Commenting on the research, Richard Nunn, Head of Business Development at Jersey Finance, said: “We are seeing a growing momentum amongst the older generation HNWIs who are reviewing their wealth planning strategies while they are still firmly at the helm. As this is predominantly a family and very personal wealth market, wealth transition and succession planning are still two of the most important topics that the wealth management industry is focused on in this part of the world. As legal and financial infrastructures continue to evolve both globally and locally, there is a stronger need for first-class IFCs and financial practitioners to provide a full suite of wealth management services to cater to the needs of GCC wealthy individuals.”
Looking at the sentiment of clients in the region, the report shows that they are gradually refining their views on their structures in place. 75% of clients now stress test their existing wealth structures, whilst 42% see reputation as a critical factor when selecting an IFC. The use of offshore jurisdictions is highly driven by the geopolitical climate and fears of instability (25%) and succession planning (25%) followed by privacy and confidentiality (17%), asset protection (17%), tax efficiency (8%), and diversification of jurisdictions and assets (8%). This seems to be adding more impetus to clients’ initiatives towards global asset/wealth diversification, wealth structuring and use of IFCs.
The research also indicates that regional markets believe their confidentiality will be best safeguarded in those IFCs which are known to maintain their reputational excellence. According to the findings, HNWI clients in the Middle East understand that the selection of IFC is critical, with reputation being the most important factor. As such, there is a clear trend towards Tier 1 IFCs that are noted for their expertise, regulatory robustness and transparency.

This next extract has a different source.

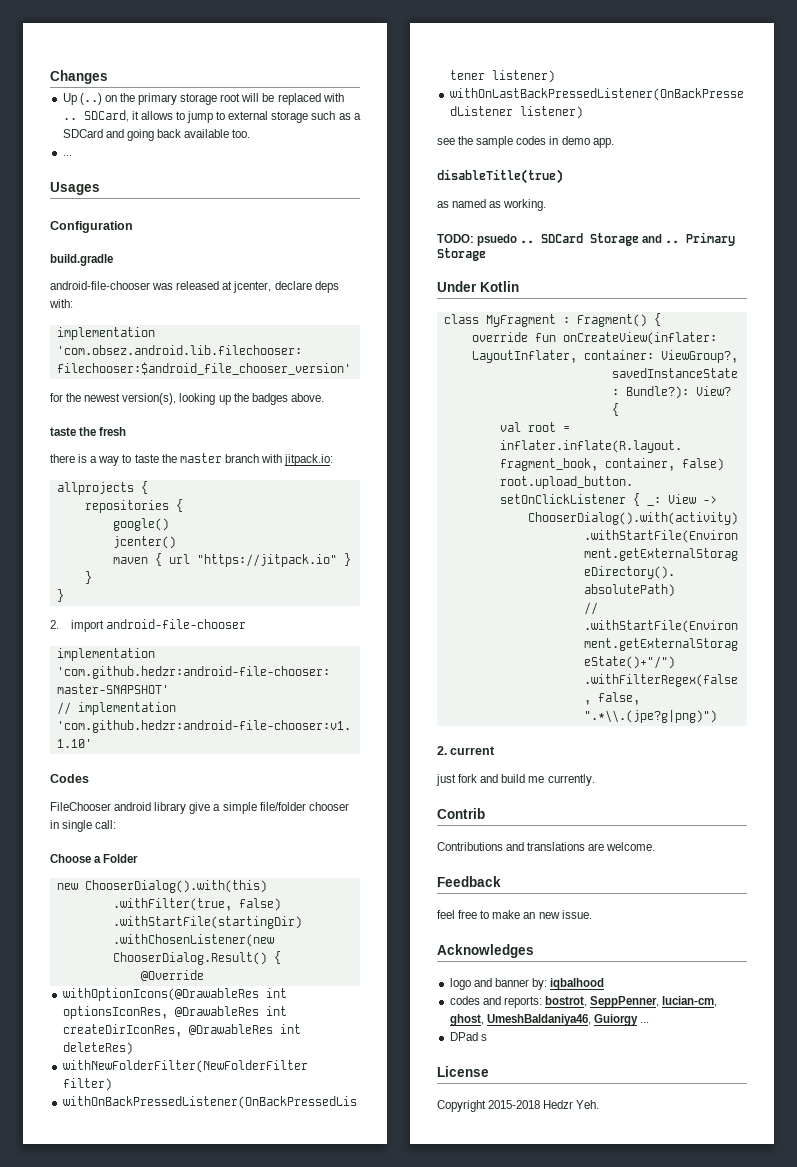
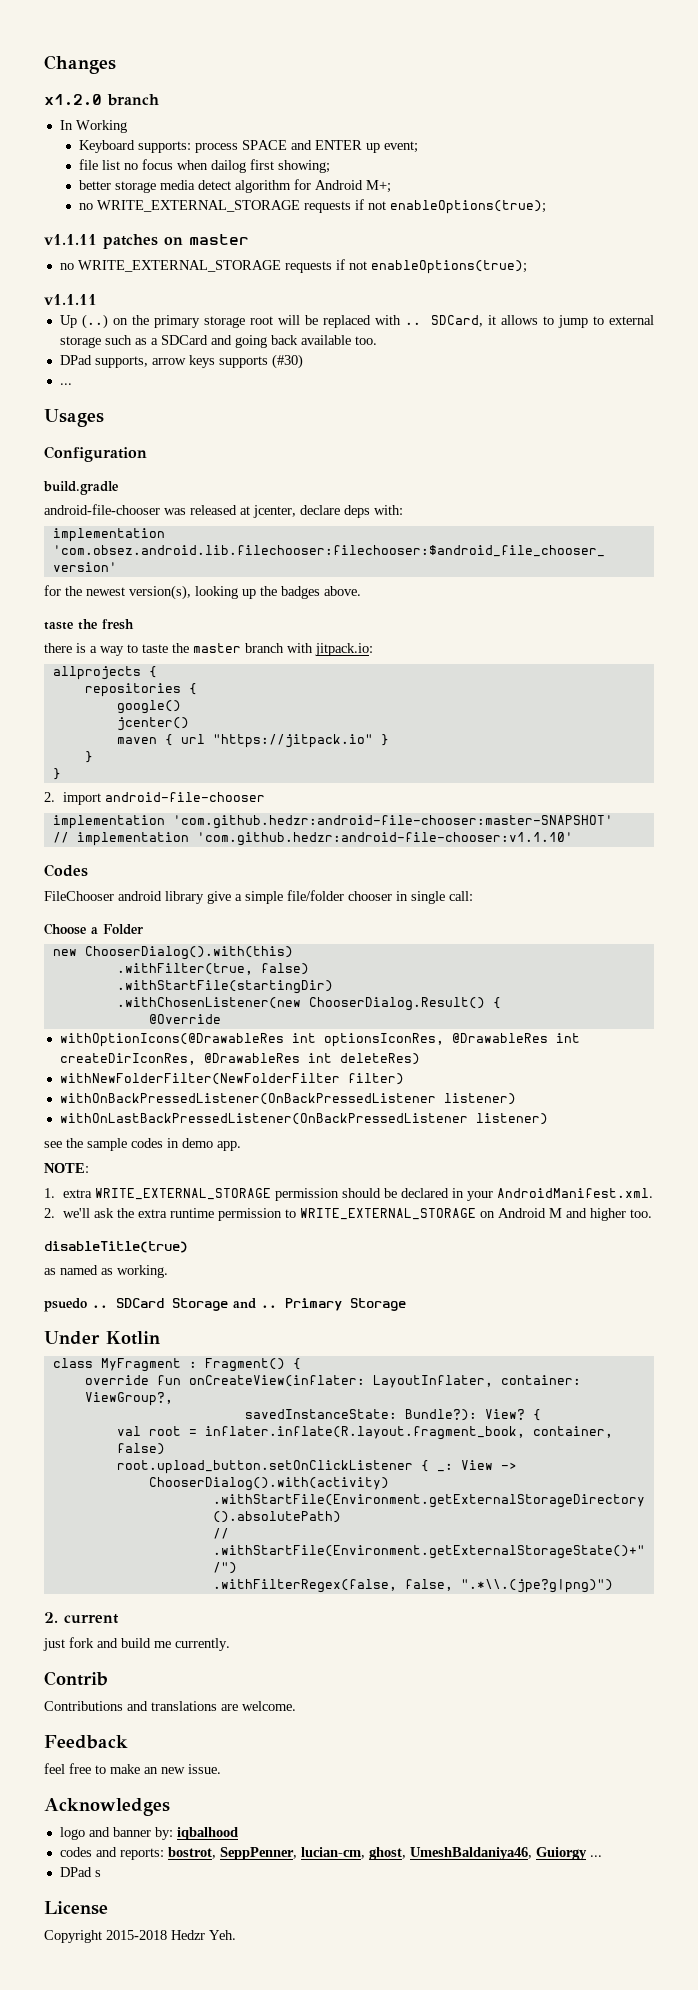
(108, 77) none -> [44,94,159,106] [59,120,127,133] [78,140,418,153] [78,159,330,173] [78,179,391,193] [78,199,546,214] [44,234,249,249] [59,259,527,274] [44,294,97,305] // x1.2.0 branch // In Working // Keyboard supports: process SPACE and ENTER up event; // file list no focus when dailog first showing; // better storage media detect algorithm for Android M+; // no WRITE_EXTERNAL_STORAGE requests if not enableOptions(true); // v1.1.11 patches on master // no WRITE_EXTERNAL_STORAGE requests if not enableOptions(true); // v1.1.11
(251, 133) none -> [59,354,303,369] // DPad supports, arrow keys supports (#30)
(614, 143) none -> [44,1163,89,1173] [44,1188,653,1201] [44,1208,652,1221] // NOTE: // 1. extra WRITE_EXTERNAL_STORAGE permission should be declared in your AndroidManifest.xml. // 2. we'll ask the extra runtime permission to WRITE_EXTERNAL_STORAGE on Android M and higher too.
[437,234,474,243] TODO: -> (168, 1271) none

“In this context, our presence in the Dubai International Finance Centre presents a big opportunity as it boasts a dynamic, and integrated business environment. Jersey has a long and solid history in the region and, amidst increasing local and global regulation and compliance requirements, has been successful at promoting its credibility as a international financial centre of excellence. As such, we are very proud to become the only IFC in the DIFC, a testament to our commitment to the region and a strong endorsement to the wealth creation dynamics here. The DIFC is a well-respected environment that enables Jersey firms to have a GCC domestic proposition in addition to the Jersey private wealth management solutions,” Nunn noted.
The report further said the more sophisticated HNWI clients in the GCC are concerned about the cost of having multiple structures in multiple jurisdictions, according to one third of respondents. 75% of industry experts agree that clients are looking to increasingly concentrate their assets and structures in one center.
Offshore corporate structures and private trust companies appear to be the preferred options for the core of GCC HNWI wealth structuring, while trust structures are considered the next most important, alongside citizenship and residency planning.
Unlike the past 20 years where tax avoidance structures were the common practice, there is a gradual move towards today more Shariah-compliant structures such as foundations, and tax transparent structures. There is also a shift away from jurisdictions that are coming under scrutiny, such as those in the Caribbean due to privacy concerns and the fear of unwanted disclosure of their assets.